Better pay offers are essential to solving the industrial stalemate between the government and teacher unions, school principals say.
They are hopeful that yesterday's special meeting between the government and the Post Primary Teachers Association and the Educational Institute has helped to break the deadlock between the two sides.
But they warned that the government's refusal to increase the four-year $1.2 billion value of its offers to secondary teachers and to primary teachers and principals was unlikely to be acceptable the unions' members.
The government and the unions have refused to comment on their meeting, which was billed as a circuit-breaker to stalled collective agreement negotiations, other than to say constructive progress had been made.
The president of the Secondary Principals Association, Deidre Shea, said teachers and principals were hoping that the government has agreed to increase the value of its offers.
"People are still feeling very much that more needs to be offered," she said.
"There's certainly some real hope that because the talks did happen, that there will be movement."
Ms Shea said it was not clear if the PPTA's decision to cancel Tuesday's partial strike affecting Year 10 students was a sign of progress.
"I'm aware that the fact that next week's strike has been called off is likely due to the fact that you can't strike while you're engaged in negotiations and yesterday's meeting as I understand it is considered continued negotiation, so I don't know that the calling off of the strike is perhaps as positive as we might have thought," she said.

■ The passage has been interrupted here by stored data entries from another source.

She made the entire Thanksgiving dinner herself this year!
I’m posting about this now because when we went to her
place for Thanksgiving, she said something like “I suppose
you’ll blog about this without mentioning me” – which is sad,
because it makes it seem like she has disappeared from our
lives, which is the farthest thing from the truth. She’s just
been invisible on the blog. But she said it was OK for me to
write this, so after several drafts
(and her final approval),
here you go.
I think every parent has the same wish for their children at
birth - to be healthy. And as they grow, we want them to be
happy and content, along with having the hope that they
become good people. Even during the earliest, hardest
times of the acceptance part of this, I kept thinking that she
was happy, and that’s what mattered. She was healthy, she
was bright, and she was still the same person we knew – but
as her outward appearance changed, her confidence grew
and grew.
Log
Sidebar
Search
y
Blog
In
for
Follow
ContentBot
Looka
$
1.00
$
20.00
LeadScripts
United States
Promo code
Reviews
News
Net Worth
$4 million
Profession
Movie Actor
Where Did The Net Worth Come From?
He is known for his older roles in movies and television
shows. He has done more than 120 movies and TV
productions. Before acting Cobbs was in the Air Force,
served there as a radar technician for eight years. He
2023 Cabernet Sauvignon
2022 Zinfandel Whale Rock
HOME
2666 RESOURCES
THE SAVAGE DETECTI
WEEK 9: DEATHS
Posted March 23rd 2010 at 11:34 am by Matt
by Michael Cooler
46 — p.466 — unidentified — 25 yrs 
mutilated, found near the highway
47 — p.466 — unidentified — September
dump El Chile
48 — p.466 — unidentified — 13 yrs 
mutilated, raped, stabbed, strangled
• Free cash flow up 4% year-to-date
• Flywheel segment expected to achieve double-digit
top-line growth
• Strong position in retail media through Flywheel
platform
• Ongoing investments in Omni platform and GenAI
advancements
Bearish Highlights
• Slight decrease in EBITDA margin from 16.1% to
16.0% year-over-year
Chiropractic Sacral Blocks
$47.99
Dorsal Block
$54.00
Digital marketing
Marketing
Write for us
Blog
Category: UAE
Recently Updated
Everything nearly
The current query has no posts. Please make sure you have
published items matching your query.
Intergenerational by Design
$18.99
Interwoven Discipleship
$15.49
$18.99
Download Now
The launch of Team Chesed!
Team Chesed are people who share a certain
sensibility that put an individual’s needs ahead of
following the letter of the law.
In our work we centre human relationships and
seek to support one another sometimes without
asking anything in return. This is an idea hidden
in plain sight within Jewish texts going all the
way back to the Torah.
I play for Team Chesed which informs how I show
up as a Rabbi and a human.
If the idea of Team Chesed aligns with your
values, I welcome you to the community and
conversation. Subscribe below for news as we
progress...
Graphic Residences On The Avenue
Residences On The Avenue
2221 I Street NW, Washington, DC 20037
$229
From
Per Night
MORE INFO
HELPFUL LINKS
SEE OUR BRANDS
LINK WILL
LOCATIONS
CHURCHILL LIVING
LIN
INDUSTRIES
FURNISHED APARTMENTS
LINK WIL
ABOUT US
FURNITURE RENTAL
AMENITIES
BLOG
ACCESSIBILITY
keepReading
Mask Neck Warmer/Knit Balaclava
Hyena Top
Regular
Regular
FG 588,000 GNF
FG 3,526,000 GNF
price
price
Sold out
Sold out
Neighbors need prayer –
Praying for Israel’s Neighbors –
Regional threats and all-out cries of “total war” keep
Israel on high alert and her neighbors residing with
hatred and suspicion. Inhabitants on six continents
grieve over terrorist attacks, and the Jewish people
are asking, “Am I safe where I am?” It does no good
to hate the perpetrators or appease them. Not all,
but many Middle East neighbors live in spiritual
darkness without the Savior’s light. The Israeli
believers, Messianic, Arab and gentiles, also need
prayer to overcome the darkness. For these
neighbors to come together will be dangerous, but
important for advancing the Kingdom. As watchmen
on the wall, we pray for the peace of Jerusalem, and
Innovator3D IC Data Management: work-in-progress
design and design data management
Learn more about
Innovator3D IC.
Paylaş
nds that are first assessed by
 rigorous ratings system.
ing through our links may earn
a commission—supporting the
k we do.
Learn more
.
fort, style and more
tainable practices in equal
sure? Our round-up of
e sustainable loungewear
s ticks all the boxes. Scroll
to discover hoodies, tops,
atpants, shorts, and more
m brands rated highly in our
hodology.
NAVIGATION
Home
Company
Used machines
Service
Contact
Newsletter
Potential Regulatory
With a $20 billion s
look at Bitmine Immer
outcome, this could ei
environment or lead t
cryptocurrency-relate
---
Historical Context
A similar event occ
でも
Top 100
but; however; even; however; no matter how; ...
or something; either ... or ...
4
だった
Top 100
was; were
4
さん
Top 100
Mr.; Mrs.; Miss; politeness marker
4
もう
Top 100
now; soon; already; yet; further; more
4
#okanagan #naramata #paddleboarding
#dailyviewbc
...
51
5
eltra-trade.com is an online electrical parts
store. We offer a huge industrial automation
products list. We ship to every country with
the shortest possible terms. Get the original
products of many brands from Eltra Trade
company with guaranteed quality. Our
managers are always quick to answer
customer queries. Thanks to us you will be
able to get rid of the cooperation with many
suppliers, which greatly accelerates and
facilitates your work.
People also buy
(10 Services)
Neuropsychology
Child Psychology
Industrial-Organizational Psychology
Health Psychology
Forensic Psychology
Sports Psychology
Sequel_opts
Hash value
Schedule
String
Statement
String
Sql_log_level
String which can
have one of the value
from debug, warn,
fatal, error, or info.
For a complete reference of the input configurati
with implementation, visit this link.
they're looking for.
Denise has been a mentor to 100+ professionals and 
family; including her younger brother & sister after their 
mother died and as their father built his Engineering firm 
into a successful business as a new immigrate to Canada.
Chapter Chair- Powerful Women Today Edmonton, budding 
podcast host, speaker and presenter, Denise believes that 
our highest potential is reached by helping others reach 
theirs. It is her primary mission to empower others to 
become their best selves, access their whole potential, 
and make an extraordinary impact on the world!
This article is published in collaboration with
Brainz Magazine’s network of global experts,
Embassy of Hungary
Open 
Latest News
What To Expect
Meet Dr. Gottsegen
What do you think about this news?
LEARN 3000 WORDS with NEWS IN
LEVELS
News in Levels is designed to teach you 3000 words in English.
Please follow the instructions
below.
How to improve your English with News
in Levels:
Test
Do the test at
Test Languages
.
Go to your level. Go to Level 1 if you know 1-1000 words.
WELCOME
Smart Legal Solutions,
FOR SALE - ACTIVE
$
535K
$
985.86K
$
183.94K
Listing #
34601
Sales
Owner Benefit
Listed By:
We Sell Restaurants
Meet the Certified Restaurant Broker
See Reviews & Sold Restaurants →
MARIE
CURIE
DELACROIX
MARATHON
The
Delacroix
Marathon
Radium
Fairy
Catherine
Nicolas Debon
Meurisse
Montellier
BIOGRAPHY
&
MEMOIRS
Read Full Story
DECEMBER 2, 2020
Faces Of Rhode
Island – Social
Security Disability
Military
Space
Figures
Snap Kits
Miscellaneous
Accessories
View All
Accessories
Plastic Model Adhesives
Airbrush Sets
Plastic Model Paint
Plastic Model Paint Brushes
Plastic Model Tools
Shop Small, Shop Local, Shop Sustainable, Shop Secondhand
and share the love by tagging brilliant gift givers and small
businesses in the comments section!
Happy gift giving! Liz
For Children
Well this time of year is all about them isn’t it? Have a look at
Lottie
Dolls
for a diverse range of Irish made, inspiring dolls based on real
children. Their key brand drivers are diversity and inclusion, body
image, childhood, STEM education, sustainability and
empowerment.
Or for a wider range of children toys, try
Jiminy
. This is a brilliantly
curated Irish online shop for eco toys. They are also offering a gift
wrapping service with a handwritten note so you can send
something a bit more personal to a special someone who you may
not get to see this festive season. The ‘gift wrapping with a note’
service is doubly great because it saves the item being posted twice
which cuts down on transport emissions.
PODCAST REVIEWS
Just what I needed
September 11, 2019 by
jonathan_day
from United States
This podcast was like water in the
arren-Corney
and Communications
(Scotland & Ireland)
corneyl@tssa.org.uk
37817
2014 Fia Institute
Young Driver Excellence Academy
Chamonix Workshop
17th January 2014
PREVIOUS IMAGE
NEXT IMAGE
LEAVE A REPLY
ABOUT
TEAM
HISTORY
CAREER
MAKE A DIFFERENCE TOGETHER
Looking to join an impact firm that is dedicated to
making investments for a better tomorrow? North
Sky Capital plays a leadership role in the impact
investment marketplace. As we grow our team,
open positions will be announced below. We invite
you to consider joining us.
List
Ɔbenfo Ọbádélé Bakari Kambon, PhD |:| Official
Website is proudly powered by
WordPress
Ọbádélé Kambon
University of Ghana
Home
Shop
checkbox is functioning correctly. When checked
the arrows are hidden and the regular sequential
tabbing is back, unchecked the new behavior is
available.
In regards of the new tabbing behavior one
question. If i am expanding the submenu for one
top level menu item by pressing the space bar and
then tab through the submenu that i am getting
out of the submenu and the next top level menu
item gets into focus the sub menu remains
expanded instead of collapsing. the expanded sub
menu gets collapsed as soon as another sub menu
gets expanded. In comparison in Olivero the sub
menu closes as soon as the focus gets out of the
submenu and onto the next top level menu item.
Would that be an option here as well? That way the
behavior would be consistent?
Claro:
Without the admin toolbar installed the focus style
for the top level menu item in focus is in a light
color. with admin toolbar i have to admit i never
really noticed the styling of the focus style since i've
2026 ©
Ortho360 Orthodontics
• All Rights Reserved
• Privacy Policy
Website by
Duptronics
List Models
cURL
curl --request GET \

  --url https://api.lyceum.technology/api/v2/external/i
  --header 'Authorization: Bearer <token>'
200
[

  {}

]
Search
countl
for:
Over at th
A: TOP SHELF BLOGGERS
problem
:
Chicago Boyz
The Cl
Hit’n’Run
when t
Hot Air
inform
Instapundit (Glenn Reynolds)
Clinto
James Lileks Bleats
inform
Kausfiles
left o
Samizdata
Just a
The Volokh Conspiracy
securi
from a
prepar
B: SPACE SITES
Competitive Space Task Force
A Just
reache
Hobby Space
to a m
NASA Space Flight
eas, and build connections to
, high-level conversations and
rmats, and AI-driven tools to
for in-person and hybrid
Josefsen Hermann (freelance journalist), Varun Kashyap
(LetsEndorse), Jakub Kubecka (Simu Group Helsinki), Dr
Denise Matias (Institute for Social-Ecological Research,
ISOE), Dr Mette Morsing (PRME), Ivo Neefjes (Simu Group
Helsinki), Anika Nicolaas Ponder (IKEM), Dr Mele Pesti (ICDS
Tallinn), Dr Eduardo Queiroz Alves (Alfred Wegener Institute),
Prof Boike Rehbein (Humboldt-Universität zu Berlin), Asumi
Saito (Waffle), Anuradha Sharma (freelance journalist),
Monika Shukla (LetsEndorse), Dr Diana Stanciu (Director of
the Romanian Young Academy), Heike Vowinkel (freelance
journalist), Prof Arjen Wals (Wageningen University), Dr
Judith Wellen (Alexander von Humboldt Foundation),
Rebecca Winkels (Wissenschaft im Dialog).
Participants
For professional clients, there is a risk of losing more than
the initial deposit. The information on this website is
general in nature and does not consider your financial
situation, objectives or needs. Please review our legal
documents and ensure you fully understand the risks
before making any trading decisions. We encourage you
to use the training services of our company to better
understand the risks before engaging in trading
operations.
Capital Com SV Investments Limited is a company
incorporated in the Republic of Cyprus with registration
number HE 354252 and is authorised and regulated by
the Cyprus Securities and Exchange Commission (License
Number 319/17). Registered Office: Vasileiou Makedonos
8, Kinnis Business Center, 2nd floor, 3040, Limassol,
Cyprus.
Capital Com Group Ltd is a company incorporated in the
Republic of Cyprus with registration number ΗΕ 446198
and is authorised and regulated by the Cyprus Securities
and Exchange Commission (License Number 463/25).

The acting president of the Auckland Secondary Principals Association, Tom Webb, said pay was the big issue for secondary teachers and the government would need to improve its offer of three pay rises of three percent each.
"There'll need to be some movement in the offer that's on the table. Whether it meets the original claim by the PPTA or not, I think that probably may not reach that level, but I think there will need to be some movement on what the government's offered," he said.
The president of the Principals Federation, Whetu Cormick, said he was quietly optimistic that the talks would lead to a settlement.
He said the government appeared to be committed to finding a solution and after three one-day strikes, primary and intermediate school teachers wanted an end to the dispute too.
"I'm not sure how much more teachers can take considering people have got bills to pay themselves. I'm not sure how long school communities can hang on as well. In my own school community in South Dunedin it was very clear that the parents were concerned that their children were away from school," he said.
The School Trustees Association was not present at yesterday's meeting and its president, Lorraine Kerr, said she was hopeful the talks would lead to a settlement.
She said it would take time for the government to address problems such as high workloads that had been raised by the teacher unions in their claims.
Ms Kerr said the three strikes that had been held so far had not had a lot of impact on schools, but that would change if the dispute continued.
"They haven't been on the whole that disruptive given that parents and schools have been aware. Having said that I think if we continued with the strike action, then it would be a different story," she said.